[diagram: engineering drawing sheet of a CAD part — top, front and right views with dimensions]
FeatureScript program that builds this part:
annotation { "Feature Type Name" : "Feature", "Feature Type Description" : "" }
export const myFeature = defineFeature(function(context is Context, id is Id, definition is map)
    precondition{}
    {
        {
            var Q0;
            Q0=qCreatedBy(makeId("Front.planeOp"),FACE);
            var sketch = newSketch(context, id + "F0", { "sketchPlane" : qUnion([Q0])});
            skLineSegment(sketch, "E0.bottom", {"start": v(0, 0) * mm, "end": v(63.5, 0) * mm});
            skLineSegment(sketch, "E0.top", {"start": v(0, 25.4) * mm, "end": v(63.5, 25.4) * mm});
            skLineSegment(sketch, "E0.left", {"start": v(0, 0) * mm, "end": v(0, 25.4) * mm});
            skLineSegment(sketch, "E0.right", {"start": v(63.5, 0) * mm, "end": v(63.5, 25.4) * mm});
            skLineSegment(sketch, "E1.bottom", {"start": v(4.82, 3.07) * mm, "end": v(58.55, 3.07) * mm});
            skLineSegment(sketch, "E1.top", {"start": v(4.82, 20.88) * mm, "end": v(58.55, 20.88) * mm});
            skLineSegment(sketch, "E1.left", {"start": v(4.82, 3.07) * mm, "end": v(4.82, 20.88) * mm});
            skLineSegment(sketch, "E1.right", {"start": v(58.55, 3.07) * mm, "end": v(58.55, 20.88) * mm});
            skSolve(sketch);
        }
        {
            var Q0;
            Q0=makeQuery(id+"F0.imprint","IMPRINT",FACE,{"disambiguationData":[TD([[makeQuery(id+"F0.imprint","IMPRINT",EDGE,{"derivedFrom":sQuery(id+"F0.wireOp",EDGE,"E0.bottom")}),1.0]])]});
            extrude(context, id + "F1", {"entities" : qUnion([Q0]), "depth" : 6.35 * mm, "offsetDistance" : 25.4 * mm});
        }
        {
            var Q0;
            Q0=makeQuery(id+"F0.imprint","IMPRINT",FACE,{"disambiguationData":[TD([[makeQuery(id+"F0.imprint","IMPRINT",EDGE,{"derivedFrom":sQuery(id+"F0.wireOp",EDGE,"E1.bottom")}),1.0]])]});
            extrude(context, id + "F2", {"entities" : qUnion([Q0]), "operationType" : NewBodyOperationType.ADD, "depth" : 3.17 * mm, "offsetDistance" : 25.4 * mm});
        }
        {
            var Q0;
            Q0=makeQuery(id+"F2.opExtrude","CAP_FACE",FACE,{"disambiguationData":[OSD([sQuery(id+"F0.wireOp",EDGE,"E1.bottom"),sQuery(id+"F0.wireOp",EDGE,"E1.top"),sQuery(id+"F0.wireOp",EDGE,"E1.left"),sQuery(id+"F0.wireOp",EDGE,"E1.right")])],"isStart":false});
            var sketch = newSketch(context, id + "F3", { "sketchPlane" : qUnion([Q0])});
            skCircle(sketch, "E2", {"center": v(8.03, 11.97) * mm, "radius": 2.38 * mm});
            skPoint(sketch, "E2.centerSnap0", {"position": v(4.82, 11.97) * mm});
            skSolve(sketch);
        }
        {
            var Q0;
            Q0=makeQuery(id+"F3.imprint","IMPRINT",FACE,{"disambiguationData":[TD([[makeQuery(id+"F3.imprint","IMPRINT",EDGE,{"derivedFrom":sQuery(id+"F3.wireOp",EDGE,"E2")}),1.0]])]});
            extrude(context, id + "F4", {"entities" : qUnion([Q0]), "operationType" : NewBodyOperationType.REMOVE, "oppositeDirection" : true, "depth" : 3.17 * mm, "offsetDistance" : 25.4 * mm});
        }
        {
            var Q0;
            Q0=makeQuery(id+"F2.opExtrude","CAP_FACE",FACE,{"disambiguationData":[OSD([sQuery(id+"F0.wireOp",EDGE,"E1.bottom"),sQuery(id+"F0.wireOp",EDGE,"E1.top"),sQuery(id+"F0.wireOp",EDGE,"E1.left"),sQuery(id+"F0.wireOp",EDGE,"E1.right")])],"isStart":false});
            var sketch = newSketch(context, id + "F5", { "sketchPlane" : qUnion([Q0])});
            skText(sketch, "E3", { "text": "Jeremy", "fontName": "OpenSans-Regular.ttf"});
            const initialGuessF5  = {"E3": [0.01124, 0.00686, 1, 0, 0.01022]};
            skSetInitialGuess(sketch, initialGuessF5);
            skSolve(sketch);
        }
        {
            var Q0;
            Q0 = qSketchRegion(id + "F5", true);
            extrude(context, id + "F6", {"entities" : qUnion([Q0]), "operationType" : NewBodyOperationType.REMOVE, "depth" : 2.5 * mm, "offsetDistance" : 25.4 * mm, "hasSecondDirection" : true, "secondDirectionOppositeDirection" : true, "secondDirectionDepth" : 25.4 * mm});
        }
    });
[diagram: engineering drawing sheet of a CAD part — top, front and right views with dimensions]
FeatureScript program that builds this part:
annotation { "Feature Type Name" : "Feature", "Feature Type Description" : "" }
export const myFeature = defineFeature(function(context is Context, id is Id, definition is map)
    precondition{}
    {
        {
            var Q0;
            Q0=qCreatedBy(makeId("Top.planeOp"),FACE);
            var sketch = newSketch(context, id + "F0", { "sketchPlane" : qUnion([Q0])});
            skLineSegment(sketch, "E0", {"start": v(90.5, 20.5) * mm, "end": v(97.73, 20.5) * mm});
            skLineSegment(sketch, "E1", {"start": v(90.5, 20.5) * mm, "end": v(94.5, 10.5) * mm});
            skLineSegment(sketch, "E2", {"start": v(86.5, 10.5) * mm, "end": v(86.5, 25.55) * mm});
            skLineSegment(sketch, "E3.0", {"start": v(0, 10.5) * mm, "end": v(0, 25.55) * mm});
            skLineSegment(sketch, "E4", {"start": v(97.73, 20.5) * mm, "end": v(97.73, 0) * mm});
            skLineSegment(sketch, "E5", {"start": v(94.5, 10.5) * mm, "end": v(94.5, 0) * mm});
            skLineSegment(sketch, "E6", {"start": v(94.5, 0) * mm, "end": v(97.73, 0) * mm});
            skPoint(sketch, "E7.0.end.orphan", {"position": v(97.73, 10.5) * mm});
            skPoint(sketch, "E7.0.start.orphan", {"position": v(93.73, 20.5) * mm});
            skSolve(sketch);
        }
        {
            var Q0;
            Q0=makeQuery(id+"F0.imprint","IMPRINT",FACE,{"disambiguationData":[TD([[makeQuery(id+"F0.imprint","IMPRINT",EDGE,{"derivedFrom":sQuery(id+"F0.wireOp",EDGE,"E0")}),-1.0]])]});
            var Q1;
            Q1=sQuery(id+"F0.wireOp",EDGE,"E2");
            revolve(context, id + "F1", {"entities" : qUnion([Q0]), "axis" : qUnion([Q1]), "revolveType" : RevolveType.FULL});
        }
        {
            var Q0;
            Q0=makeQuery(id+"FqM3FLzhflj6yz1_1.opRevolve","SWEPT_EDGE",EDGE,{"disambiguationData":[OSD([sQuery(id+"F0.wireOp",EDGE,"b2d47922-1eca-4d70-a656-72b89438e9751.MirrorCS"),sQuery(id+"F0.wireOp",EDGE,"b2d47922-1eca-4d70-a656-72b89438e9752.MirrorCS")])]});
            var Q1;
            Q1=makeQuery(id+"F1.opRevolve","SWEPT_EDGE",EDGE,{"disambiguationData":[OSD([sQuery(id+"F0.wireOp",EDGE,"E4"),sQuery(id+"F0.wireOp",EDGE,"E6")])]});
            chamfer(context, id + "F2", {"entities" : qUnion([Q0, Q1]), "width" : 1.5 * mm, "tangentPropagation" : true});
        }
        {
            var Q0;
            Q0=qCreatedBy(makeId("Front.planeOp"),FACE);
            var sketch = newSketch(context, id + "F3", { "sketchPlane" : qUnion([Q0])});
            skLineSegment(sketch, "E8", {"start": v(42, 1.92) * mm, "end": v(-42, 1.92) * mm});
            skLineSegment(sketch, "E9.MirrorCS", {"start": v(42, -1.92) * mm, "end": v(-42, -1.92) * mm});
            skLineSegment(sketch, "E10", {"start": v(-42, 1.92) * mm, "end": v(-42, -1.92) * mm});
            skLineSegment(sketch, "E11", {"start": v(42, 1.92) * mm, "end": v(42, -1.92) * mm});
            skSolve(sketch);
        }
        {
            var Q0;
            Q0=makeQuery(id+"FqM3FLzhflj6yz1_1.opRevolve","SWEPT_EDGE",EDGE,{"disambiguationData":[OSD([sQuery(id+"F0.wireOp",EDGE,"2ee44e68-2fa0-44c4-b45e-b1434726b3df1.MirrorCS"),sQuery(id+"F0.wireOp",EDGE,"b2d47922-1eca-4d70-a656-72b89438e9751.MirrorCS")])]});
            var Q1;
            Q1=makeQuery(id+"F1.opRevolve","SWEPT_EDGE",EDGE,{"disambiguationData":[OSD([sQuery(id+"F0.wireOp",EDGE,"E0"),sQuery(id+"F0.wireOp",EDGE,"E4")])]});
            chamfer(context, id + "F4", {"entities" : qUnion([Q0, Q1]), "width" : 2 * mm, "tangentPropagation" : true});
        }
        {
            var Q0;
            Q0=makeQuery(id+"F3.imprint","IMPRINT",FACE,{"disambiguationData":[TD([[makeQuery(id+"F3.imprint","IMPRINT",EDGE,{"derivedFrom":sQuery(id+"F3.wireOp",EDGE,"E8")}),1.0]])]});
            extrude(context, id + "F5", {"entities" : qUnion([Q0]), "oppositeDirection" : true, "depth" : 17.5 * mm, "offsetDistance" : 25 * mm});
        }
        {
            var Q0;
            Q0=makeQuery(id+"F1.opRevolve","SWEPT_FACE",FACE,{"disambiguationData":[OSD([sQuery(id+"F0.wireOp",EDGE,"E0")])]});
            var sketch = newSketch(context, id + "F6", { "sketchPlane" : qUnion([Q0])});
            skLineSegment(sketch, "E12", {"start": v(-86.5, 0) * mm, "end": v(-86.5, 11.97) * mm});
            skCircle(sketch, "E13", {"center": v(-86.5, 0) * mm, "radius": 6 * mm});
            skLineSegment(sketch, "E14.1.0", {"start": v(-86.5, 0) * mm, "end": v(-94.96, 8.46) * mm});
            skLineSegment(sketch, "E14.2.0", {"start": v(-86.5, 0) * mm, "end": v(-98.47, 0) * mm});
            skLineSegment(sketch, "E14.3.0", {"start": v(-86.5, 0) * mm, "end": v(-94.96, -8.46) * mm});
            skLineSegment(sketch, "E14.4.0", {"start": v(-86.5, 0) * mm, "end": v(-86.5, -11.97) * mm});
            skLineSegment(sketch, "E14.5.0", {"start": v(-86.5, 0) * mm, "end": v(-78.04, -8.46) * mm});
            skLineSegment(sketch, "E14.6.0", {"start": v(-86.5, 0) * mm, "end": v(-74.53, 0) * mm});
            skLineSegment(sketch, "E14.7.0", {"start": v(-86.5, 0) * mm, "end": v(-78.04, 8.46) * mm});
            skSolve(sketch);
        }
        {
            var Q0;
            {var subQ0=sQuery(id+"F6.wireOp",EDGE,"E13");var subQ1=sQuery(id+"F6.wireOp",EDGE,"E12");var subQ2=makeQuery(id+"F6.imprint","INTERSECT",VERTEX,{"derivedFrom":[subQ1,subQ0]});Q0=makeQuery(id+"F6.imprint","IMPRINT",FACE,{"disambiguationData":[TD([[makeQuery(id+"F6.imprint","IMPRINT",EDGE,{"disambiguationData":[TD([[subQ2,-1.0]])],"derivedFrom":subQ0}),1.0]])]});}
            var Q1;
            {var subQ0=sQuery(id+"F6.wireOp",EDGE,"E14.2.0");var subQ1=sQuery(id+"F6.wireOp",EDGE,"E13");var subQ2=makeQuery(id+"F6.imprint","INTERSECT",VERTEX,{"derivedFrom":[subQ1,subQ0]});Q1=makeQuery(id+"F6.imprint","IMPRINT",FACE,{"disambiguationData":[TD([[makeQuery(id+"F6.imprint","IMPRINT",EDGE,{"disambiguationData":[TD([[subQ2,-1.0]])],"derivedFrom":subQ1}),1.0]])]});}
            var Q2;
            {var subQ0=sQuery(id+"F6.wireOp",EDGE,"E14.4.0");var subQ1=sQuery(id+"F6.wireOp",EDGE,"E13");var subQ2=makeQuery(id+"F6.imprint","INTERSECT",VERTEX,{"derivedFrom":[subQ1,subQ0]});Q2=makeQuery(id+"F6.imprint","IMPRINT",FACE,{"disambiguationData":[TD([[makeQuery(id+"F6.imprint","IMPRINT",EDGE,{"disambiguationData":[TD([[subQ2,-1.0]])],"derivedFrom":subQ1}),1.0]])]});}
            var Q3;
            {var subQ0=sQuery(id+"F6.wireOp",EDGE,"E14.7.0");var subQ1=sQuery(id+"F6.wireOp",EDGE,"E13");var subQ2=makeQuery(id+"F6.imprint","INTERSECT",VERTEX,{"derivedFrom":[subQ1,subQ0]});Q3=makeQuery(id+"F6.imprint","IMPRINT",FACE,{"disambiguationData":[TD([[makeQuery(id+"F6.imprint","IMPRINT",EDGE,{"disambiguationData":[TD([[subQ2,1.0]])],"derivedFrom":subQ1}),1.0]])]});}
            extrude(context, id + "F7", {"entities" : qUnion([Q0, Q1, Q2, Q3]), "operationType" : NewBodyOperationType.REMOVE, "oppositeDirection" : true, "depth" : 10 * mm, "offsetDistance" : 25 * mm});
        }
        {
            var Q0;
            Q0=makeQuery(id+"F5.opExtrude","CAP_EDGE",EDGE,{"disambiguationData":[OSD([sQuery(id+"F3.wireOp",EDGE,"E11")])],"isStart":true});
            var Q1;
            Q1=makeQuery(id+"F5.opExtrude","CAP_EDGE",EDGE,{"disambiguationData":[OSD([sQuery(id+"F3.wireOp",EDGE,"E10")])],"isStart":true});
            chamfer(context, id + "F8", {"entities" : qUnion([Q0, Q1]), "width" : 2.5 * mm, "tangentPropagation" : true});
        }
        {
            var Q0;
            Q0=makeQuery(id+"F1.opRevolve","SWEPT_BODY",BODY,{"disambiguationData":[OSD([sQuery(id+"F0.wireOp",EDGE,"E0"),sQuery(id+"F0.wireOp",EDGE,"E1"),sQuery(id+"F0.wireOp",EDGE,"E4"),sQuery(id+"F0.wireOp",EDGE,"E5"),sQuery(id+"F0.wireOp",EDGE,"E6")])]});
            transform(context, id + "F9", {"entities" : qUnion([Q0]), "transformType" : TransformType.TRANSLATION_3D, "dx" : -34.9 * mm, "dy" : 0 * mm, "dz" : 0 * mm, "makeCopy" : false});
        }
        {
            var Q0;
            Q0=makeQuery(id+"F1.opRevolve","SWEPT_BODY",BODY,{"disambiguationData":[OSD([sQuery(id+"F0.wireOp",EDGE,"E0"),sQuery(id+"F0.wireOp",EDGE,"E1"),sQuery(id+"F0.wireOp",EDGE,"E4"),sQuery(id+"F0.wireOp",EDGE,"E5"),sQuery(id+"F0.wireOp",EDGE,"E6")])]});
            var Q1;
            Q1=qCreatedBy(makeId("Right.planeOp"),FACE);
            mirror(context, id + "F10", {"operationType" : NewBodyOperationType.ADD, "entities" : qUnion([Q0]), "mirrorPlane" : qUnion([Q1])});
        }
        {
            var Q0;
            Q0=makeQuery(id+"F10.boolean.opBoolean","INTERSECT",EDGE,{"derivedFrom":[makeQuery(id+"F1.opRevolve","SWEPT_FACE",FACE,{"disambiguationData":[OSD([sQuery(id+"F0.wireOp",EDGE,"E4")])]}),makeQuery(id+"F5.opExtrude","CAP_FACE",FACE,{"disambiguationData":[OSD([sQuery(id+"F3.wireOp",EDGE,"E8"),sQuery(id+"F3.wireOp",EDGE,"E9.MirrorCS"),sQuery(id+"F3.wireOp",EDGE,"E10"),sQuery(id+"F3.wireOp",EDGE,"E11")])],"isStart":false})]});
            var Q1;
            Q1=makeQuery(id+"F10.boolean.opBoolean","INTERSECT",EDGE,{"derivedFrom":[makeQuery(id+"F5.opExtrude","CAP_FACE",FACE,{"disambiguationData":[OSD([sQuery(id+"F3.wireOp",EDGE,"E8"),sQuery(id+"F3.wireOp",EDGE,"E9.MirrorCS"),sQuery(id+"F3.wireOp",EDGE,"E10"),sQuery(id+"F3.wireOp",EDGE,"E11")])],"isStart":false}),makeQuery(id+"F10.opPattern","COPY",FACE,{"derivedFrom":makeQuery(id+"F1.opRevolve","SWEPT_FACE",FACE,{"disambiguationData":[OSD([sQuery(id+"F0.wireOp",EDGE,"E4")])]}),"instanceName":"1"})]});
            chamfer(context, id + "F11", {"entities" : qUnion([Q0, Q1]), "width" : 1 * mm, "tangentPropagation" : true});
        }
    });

::::::::

**Ihre Aufgabe**
Ermitteln Sie, in wie vielen Zeilen der Einträge die Zeichenfolge "makeId" vorkommt. Geben Sie nur diese Zahl an.

**Lösung der Aufgabe**
4